The Affordable Care Act was in large part justified by the desire to make health insurance affordable for low-income individuals with pre-existing conditions. Yet, by requiring carriers to price insurance without regard to the expected costs of care, it has ensured that premiums well exceed the levels attractive to the healthy, and that insurers lack the funds to meet the needs of those who are already sick. As Republicans seek to fix a dysfunctional market in which neither buyers nor sellers are eager to participate, they have stumbled repeatedly on the question of how to assist the chronically ill, who cost vastly more to care for than they can afford to pay in premiums.
Rather than propping up a tangled and costly system of cross-subsidies for care that is inherently incompatible with vigorous competition, they should instead restructure existing direct subsidies to better target them at the individuals who need help the most. Conventional high-risk pools have tended to fall short of ensuring coverage to those with pre-existing conditions, while a re-insurance scheme would increase government spending unnecessarily. Instead, a better approach is to let insurers sell plans off the exchange priced proportionately to the health-care needs of each enrollee, leaving the exchange subsidies more narrowly focused on low-income chronically ill individuals who are unable to afford plans elsewhere.
In 2008, 44 million Americans (15 percent of the country’s residents) were without health insurance, of which 32 million (11 percent) had been without coverage for over a year. Some of these were individuals eligible for public entitlements who had not yet needed to enroll. Some were people able to afford coverage or between jobs, choosing to bear expenses out-of-pocket for a while. And some were immigrants living in the country illegally, and hence still ineligible for most kinds of subsidy.
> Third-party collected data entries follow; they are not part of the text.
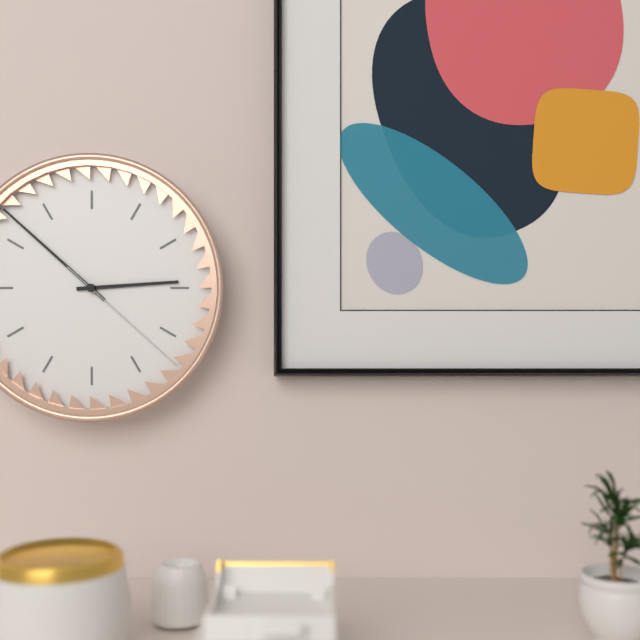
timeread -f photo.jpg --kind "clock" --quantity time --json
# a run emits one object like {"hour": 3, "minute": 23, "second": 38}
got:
{"hour": 2, "minute": 52, "second": 22}
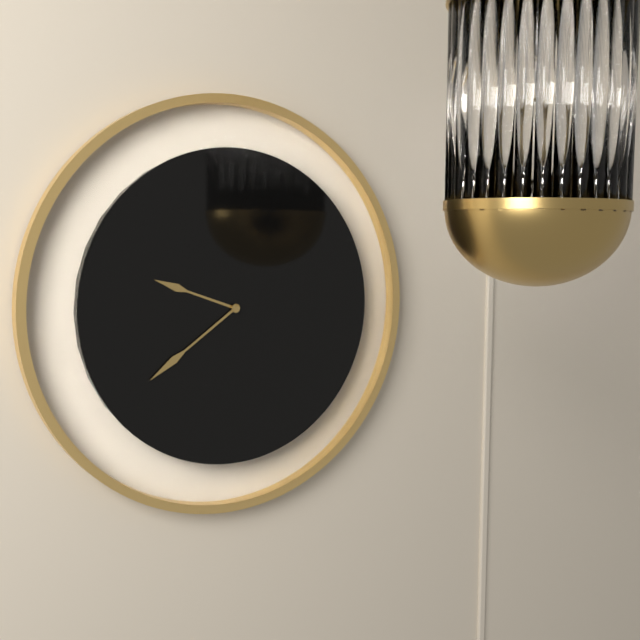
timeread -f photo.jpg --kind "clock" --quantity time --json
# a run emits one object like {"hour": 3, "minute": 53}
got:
{"hour": 9, "minute": 39}
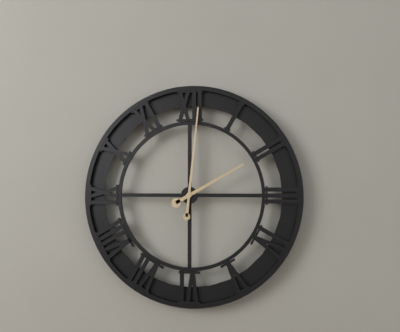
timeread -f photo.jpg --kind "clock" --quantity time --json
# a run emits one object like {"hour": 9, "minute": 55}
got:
{"hour": 2, "minute": 1}
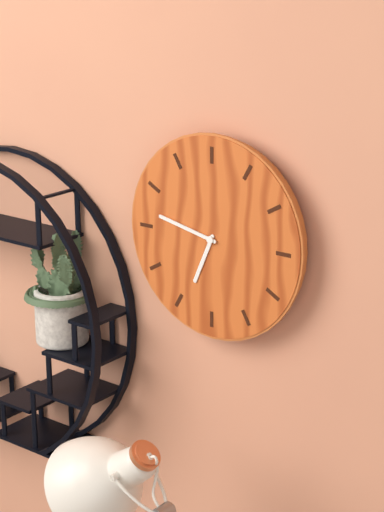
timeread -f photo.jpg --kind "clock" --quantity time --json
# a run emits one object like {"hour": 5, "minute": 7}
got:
{"hour": 6, "minute": 47}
But the Kaiser Family Foundation estimated that 18 percent of applicants had been denied insurance coverage on the individual market prior to the ACA. This group consists of people with major chronic illnesses (such as diabetes or cancer), who lack coverage through an employer or entitlement program. In the best case, individuals with such conditions may incur annual health-care costs exceeding $10,000, while those requiring repeat hospitalizations and the most expensive therapies may accrue costs ten times as high.
The ACA sought to make health insurance affordable to such individuals by requiring insurers to charge sick applicants no more than they would healthy ones, regardless of the large cost differences between them. This has led insurance premiums to be set well above the health-care costs that most people expect to incur, and well below the costs that the chronically ill will incur even in the best case. As a result, many healthy individuals have been waiting to get sick before purchasing insurance, or going without insurance altogether. This has only further increased average costs that insurers are required to cover per enrollee — forcing them to drive premiums even higher, hike deductibles, narrow their networks, skimp on services provided to the sick, and in many areas drop out of the marketplace altogether.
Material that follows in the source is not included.